--- Your goal ---
In the data that follows, give the number of lines containing the word "ModelScope". Offer no additional comment.

--- Provided entries ---
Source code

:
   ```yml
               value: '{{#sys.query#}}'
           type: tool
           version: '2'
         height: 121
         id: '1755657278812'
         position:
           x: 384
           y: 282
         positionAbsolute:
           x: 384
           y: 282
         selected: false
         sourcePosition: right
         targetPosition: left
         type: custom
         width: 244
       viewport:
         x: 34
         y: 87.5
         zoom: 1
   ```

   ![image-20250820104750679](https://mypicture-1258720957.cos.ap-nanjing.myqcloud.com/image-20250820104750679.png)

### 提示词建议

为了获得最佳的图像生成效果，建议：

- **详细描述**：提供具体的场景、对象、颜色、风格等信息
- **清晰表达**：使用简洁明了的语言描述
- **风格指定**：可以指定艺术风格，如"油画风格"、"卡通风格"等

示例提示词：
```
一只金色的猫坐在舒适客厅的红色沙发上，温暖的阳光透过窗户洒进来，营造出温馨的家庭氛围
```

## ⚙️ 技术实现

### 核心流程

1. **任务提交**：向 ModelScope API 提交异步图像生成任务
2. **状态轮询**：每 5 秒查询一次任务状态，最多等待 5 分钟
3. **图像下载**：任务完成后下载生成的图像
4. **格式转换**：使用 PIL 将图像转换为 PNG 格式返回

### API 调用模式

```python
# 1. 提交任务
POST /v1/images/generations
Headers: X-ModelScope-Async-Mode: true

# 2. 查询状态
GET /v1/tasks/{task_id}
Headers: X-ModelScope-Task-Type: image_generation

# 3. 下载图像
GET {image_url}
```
---
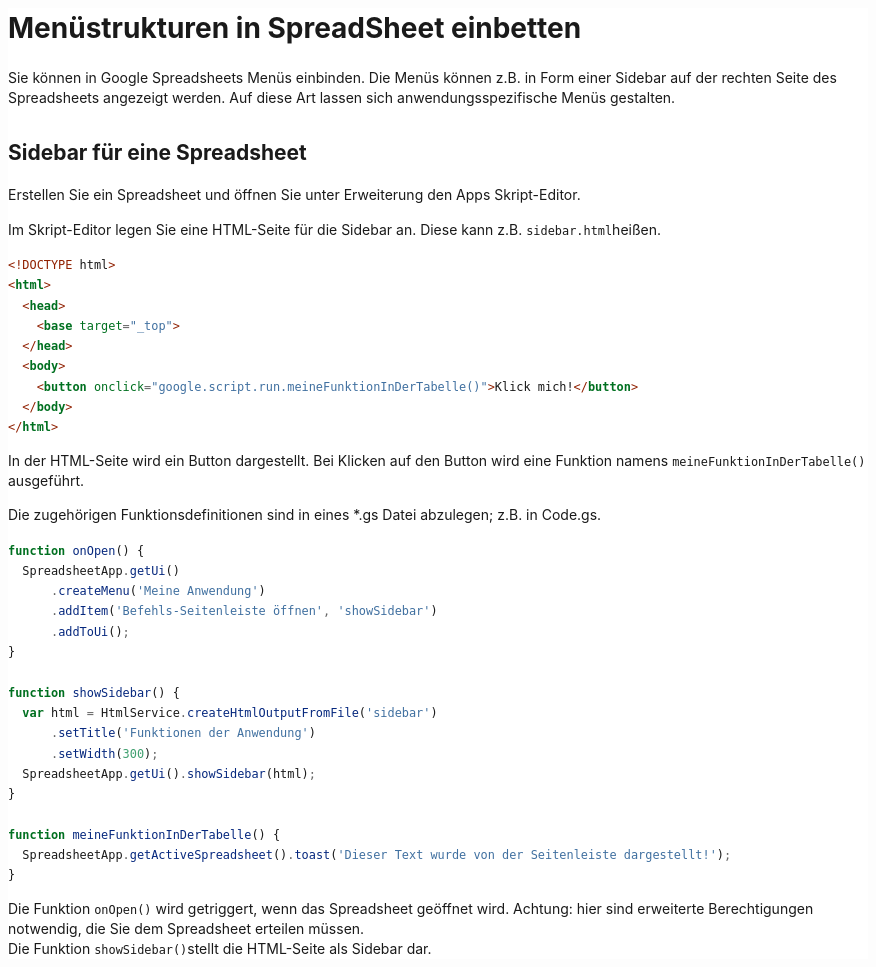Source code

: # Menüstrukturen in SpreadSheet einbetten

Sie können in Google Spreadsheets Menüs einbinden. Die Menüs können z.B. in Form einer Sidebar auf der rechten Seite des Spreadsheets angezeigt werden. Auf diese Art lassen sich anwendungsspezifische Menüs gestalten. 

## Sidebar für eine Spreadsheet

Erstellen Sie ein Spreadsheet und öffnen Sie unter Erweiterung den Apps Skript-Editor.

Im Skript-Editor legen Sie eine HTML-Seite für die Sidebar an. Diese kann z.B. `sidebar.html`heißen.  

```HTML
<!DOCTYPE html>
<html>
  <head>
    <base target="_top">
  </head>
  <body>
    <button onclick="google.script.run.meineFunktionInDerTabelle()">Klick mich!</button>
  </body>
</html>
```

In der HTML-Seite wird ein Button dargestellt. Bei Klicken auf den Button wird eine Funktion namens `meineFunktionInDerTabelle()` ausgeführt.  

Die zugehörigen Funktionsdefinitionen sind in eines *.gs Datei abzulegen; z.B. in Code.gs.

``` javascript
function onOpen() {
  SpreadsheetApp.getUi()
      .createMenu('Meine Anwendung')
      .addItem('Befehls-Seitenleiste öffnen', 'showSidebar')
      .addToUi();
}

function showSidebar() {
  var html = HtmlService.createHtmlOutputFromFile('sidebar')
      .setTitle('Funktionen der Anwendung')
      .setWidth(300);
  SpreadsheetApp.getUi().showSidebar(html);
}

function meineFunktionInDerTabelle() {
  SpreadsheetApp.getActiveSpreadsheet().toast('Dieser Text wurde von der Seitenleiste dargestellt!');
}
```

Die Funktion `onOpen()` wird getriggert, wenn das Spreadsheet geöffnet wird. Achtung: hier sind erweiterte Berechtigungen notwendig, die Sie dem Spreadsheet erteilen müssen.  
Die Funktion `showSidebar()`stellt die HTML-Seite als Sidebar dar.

--- Finished exercise ---
3